I just tried adding the openid_connect provider identity with extern_uid echidnalives to the echidnalives1 account and it was rejected: Extern uid has already been taken

https://gitlab.wikimedia.org/api/v4/users?provider=openid_connect&extern_uid=echidnalives finds the https://gitlab.wikimedia.org/echidna account which is connected to the uid=echidna,ou=people,dc=wikimedia,dc=org Developer account. This is ok however because the provider=openid_connect's extern_id is supposed to match the cn of the Developer account record. For https://gitlab.wikimedia.org/echidnalives1 that means Sam B and not echidnalives. I have now made this connection using the /admin/users/{uid}/identities web UI.

<aside>I have a strong hunch that both of the uid=echidnalives,ou=people,dc=wikimedia,dc=org and uid=echidna,ou=people,dc=wikimedia,dc=org Developer accounts have been created by the same human. I see quite a bit of this in helping folks with Toolforge and Cloud VPS issues. I assume it typically arises from either confusing instructions found on wikis or the user forgetting that they have an existing Developer account. In this case as the account creation dates are only about a month apart my sense making is confusing instructions, but I certainly could be wrong about all of this supposition.</aside>

All 3 accounts from T353176#9401422 have now been manually fixed. My check from T353176#9398402 now finds no accounts without provider=openid_connect data. \o/ Thank you @dancy for doing the hard bits of that for me!

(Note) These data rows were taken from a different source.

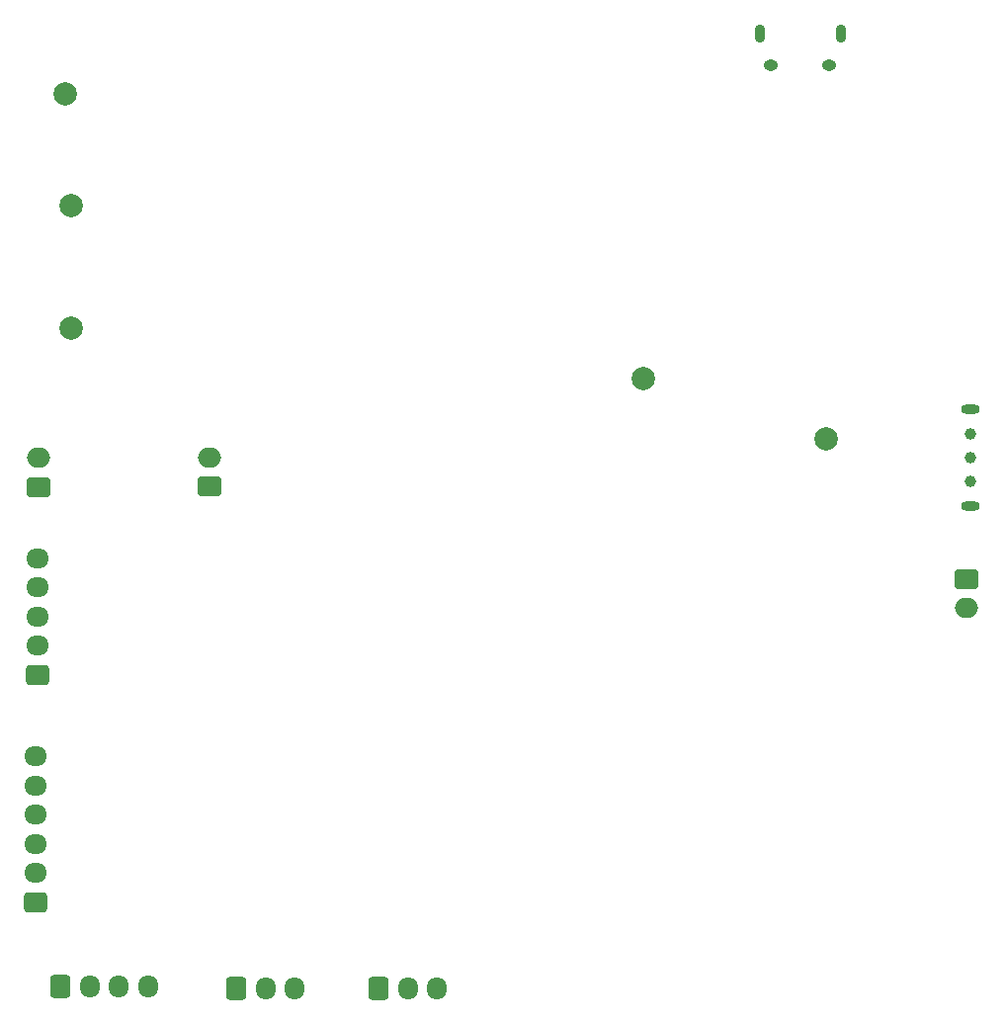
<source format=gbs>
G04 #@! TF.GenerationSoftware,KiCad,Pcbnew,7.0.10-7.0.10~ubuntu20.04.1*
G04 #@! TF.CreationDate,2024-02-22T18:15:52-03:00*
G04 #@! TF.ProjectId,Transiluminador,5472616e-7369-46c7-956d-696e61646f72,rev?*
G04 #@! TF.SameCoordinates,Original*
G04 #@! TF.FileFunction,Soldermask,Bot*
G04 #@! TF.FilePolarity,Negative*
%FSLAX46Y46*%
G04 Gerber Fmt 4.6, Leading zero omitted, Abs format (unit mm)*
G04 Created by KiCad (PCBNEW 7.0.10-7.0.10~ubuntu20.04.1) date 2024-02-22 18:15:52*
%MOMM*%
%LPD*%
G01*
G04 APERTURE LIST*
G04 Aperture macros list*
%AMRoundRect*
0 Rectangle with rounded corners*
0 $1 Rounding radius*
0 $2 $3 $4 $5 $6 $7 $8 $9 X,Y pos of 4 corners*
0 Add a 4 corners polygon primitive as box body*
4,1,4,$2,$3,$4,$5,$6,$7,$8,$9,$2,$3,0*
0 Add four circle primitives for the rounded corners*
1,1,$1+$1,$2,$3*
1,1,$1+$1,$4,$5*
1,1,$1+$1,$6,$7*
1,1,$1+$1,$8,$9*
0 Add four rect primitives between the rounded corners*
20,1,$1+$1,$2,$3,$4,$5,0*
20,1,$1+$1,$4,$5,$6,$7,0*
20,1,$1+$1,$6,$7,$8,$9,0*
20,1,$1+$1,$8,$9,$2,$3,0*%
G04 Aperture macros list end*
%ADD10C,1.000000*%
%ADD11O,1.600000X0.800000*%
%ADD12O,0.890000X1.550000*%
%ADD13O,1.250000X0.950000*%
%ADD14RoundRect,0.250000X0.725000X-0.600000X0.725000X0.600000X-0.725000X0.600000X-0.725000X-0.600000X0*%
%ADD15O,1.950000X1.700000*%
%ADD16RoundRect,0.250000X-0.600000X-0.725000X0.600000X-0.725000X0.600000X0.725000X-0.600000X0.725000X0*%
%ADD17O,1.700000X1.950000*%
%ADD18RoundRect,0.250000X0.750000X-0.600000X0.750000X0.600000X-0.750000X0.600000X-0.750000X-0.600000X0*%
%ADD19O,2.000000X1.700000*%
%ADD20C,2.000000*%
%ADD21RoundRect,0.250000X-0.750000X0.600000X-0.750000X-0.600000X0.750000X-0.600000X0.750000X0.600000X0*%
G04 APERTURE END LIST*
D10*
X195000000Y-53750000D03*
X195000000Y-51750000D03*
X195000000Y-49750000D03*
D11*
X195000000Y-55900000D03*
X195000000Y-47600000D03*
D12*
X183900000Y-15425000D03*
D13*
X182900000Y-18125000D03*
X177900000Y-18125000D03*
D12*
X176900000Y-15425000D03*
D14*
X115075000Y-70350000D03*
D15*
X115075000Y-67850000D03*
X115075000Y-65350000D03*
X115075000Y-62850000D03*
X115075000Y-60350000D03*
D16*
X144275000Y-97200000D03*
D17*
X146775000Y-97200000D03*
X149275000Y-97200000D03*
D18*
X129750000Y-54225000D03*
D19*
X129750000Y-51725000D03*
D20*
X117375000Y-20625000D03*
D14*
X114850000Y-89825000D03*
D15*
X114850000Y-87325000D03*
X114850000Y-84825000D03*
X114850000Y-82325000D03*
X114850000Y-79825000D03*
X114850000Y-77325000D03*
D16*
X132075000Y-97200000D03*
D17*
X134575000Y-97200000D03*
X137075000Y-97200000D03*
D16*
X117000000Y-97050000D03*
D17*
X119500000Y-97050000D03*
X122000000Y-97050000D03*
X124500000Y-97050000D03*
D18*
X115100000Y-54275000D03*
D19*
X115100000Y-51775000D03*
D21*
X194625000Y-62125000D03*
D19*
X194625000Y-64625000D03*
D20*
X117925000Y-40675000D03*
X117925000Y-30200000D03*
X182625000Y-50100000D03*
X166925000Y-44975000D03*
M02*

</source>
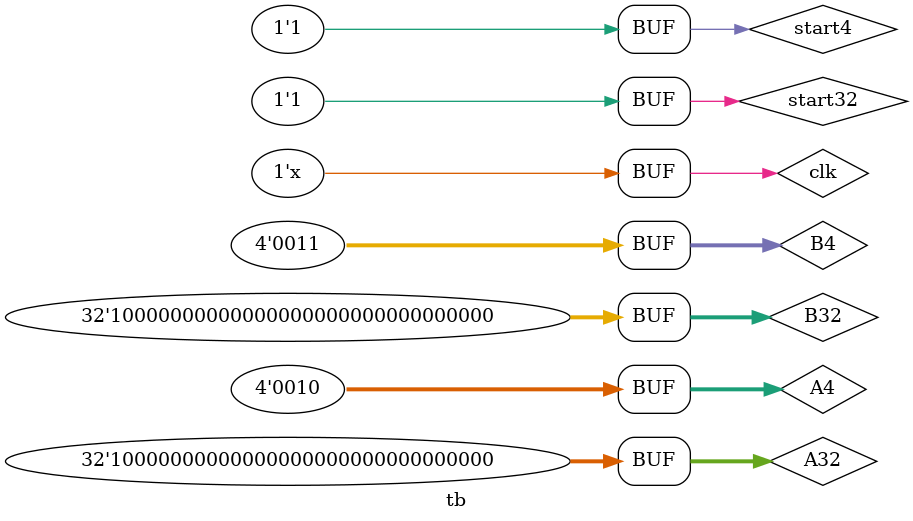
<source format=v>
`timescale 1ns / 1ps

module tb;

	reg start4, start32;
	reg clk;
	
	reg [3:0] A4, B4;
	wire [7:0] O4;
	
	reg [31:0] A32, B32;
	wire [63:0] O32;

	multiplier #(4) 	uut4(start4, clk, A4, B4, O4);
	multiplier #(32) 	uut32(start32, clk, A32, B32, O32);
	
	always #1 clk = ~clk;

	initial 
	begin
		start4 = 0;
		start32 = 0;
		clk = 0;
		A4 = 2;
		B4 = 3;
		A32 = 32'b10000000000000000000000000000000;
		B32 = 32'b10000000000000000000000000000000;
		#10;
		start4 = 1;
		#500;
		start32 = 1;
	end
      
endmodule


</source>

I am going to call this task {{Done}} per "My check from T353176#9398402 now finds no accounts without provider=openid_connect data."


@Hawkeye7 If you continue to be unable to use Striker and your "Ross Mallett" Developer account to create additional git repos for the https://toolsadmin.wikimedia.org/tools/id/milhistbot tool, please open a new bug and ping me on it. At the moment I do not know what would keep the software from working for you, so if it continues to fail we will have some deeper digging to do together.

@bd808 I can confirm that it is working now. Thanks for your assistance in resolving this problem.

@bd808 I can confirm that it is working now. Thanks for your assistance in resolving this problem.

\o/ Excellent. @dancy did the hard work to keep this particular frustration from happening to others in the future as well. It's messy, but I think this is what progress looks like. ;)

This gitlab repo and the associated record in Striker have now been deleted.